Oilers dominated the NHL’s top ten in scoring. Wayne Gretzky was 74 points ahead of the number two man in the league, Mario Lemieux of the Pittsburgh Penguins, who tallied 141 points. Paul Coffey came in third with 138 points, one less than Bobby Orr’s record for defenseman set in 1970-71. Jari Kurri placed fourth in the league with 131 points and led the league in goals with 68.

The team was well represented at the NHL awards ceremony in 1985-86. Gretzky took home the Art Ross Trophy as the league’s leading scorer and the Hart Memorial Trophy as the NHL’s MVP. The Oilers won the President’s Trophy as the top regular season team in the NHL. Glen Sather won the Jack Adams Award as the top coach despite having a team full of ringers and experiencing such a playoff disappointment. Of course, Paul Coffey won the Norris Trophy as the league’s top defenseman.

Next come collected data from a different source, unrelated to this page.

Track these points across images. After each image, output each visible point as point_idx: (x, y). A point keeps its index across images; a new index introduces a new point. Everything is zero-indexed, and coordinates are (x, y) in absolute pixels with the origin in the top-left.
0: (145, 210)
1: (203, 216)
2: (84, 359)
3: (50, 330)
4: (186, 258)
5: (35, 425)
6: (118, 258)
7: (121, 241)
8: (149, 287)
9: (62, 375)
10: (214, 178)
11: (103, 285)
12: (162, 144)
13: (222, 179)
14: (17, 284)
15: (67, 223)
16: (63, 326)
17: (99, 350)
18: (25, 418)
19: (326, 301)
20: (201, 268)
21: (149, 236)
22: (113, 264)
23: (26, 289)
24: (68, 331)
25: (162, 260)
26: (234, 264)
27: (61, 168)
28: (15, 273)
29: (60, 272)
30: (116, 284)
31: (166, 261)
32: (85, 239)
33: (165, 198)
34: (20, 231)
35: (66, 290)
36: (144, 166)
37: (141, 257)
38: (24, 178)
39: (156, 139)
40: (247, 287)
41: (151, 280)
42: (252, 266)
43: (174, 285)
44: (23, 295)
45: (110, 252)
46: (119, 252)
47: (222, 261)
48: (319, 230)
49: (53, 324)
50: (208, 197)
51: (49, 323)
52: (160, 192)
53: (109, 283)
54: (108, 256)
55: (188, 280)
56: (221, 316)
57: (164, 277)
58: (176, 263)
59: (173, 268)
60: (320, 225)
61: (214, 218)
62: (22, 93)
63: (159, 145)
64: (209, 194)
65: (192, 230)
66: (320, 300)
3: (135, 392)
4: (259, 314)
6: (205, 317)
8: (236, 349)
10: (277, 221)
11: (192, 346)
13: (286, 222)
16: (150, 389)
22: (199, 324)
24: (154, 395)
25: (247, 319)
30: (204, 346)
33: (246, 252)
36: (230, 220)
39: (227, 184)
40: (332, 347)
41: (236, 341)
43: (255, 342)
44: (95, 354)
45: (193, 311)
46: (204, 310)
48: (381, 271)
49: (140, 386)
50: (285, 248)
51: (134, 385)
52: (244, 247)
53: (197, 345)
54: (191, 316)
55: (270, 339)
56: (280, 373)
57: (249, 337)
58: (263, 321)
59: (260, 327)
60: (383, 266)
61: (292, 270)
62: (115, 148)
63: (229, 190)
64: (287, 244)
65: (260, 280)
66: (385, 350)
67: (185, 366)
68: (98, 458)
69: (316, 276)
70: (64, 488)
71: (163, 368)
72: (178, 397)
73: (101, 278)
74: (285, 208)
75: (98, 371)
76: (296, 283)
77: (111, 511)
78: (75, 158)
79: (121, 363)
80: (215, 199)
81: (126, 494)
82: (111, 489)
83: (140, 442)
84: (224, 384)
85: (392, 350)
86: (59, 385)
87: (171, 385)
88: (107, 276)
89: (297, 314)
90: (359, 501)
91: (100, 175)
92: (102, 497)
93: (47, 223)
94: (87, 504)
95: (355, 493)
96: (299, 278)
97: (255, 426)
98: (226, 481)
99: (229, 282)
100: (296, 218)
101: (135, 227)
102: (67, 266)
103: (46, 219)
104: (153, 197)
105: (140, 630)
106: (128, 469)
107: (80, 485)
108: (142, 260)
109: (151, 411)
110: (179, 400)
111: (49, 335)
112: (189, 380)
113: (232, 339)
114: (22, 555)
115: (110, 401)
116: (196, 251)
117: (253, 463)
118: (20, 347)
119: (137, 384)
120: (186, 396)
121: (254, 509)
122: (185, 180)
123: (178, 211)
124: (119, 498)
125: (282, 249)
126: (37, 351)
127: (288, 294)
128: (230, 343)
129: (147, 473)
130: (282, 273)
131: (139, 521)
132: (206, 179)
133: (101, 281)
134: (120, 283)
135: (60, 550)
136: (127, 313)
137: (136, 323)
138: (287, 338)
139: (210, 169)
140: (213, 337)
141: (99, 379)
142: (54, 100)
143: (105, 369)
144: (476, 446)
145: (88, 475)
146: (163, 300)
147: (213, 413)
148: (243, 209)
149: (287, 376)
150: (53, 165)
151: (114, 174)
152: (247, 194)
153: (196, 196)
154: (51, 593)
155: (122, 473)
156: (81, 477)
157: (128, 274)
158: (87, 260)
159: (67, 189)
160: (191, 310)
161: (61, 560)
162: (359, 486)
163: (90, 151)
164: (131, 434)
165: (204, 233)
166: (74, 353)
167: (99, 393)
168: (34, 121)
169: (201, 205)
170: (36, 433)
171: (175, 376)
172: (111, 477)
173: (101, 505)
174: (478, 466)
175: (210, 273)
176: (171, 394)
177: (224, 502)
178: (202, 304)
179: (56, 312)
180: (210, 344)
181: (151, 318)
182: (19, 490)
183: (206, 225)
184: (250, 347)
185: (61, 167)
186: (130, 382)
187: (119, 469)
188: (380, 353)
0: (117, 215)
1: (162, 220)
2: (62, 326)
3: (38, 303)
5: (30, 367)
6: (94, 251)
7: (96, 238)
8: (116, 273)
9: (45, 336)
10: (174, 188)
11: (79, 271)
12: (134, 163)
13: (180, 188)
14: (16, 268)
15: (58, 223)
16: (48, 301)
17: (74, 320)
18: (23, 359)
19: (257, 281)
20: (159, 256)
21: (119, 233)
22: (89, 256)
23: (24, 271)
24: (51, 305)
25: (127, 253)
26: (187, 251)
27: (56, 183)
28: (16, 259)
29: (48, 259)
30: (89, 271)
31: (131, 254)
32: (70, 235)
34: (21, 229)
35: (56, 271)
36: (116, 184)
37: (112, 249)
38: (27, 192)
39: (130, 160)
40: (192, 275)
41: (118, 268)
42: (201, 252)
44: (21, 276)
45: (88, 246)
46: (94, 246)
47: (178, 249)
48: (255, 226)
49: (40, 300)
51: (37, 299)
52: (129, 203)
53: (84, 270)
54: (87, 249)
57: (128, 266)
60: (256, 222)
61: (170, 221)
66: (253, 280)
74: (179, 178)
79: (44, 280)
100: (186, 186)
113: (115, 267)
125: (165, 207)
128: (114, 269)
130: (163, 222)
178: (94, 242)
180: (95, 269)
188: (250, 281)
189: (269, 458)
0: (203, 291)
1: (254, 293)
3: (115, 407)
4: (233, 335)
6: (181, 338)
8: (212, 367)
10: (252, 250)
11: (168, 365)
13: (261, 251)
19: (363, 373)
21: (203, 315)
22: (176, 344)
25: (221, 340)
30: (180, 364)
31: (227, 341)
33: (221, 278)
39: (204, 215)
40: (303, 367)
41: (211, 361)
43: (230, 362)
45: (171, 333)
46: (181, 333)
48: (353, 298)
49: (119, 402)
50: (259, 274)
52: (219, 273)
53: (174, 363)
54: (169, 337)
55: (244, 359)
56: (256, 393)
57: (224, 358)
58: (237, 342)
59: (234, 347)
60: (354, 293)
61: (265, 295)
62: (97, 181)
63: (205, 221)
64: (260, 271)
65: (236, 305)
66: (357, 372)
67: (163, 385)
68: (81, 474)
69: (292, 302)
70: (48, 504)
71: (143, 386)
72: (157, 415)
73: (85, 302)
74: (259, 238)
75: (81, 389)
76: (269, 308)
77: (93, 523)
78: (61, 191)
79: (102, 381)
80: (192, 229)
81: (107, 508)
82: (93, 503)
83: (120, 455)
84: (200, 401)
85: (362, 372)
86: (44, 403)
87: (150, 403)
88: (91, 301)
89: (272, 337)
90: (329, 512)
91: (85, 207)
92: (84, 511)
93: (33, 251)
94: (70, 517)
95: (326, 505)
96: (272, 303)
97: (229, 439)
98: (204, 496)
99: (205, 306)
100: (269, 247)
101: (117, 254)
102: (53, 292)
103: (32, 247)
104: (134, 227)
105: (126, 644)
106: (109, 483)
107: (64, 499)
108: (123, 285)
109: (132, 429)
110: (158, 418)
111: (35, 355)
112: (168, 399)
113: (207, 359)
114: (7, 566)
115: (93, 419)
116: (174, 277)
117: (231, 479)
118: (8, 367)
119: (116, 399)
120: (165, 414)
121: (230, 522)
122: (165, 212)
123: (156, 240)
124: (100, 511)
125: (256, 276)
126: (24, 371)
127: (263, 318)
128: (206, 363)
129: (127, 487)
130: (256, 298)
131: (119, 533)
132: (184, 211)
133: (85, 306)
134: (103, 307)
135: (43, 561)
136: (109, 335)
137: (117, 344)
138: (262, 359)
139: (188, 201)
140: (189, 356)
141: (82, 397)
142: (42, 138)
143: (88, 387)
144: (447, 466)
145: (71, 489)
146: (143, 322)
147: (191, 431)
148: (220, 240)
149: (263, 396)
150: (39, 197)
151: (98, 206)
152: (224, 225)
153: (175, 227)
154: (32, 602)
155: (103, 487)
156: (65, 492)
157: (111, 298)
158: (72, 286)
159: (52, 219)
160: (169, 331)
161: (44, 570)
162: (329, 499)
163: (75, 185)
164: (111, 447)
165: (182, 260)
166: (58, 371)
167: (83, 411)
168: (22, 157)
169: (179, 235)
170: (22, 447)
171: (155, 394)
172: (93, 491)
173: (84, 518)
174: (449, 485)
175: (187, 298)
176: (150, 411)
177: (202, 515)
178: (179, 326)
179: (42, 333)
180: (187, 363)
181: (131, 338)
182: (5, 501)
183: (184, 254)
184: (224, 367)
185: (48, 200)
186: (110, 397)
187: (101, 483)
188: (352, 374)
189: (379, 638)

Wayne Gretzky and Paul Coffey were elected to the NHL’s First Team All-Star team and Jari Kurri made Second Team. Nine Edmonton Oilers players appeared in the NHL’s All-Star Game in 1985-86. Other than Gretzky, Coffey and Kurri, Glenn Anderson, Lee Fogolin, Grant Fuhr, Kevin Lowe, Mark Messier and Andy Moog appeared. Ironically, with such an offensively laden team, their Campbell Conference team lost a low-scoring affair to the Wales Conference squad.

The Oilers learned from their playoff disaster. The following season, Gretzky scored 32 less points, the team scored 54 less goals, had seven less wins and 13 less points. Edmonton still won the President’s Trophy but with only 106 points. Most importantly, they won the Stanley Cup in seven games over the Philadelphia Flyers.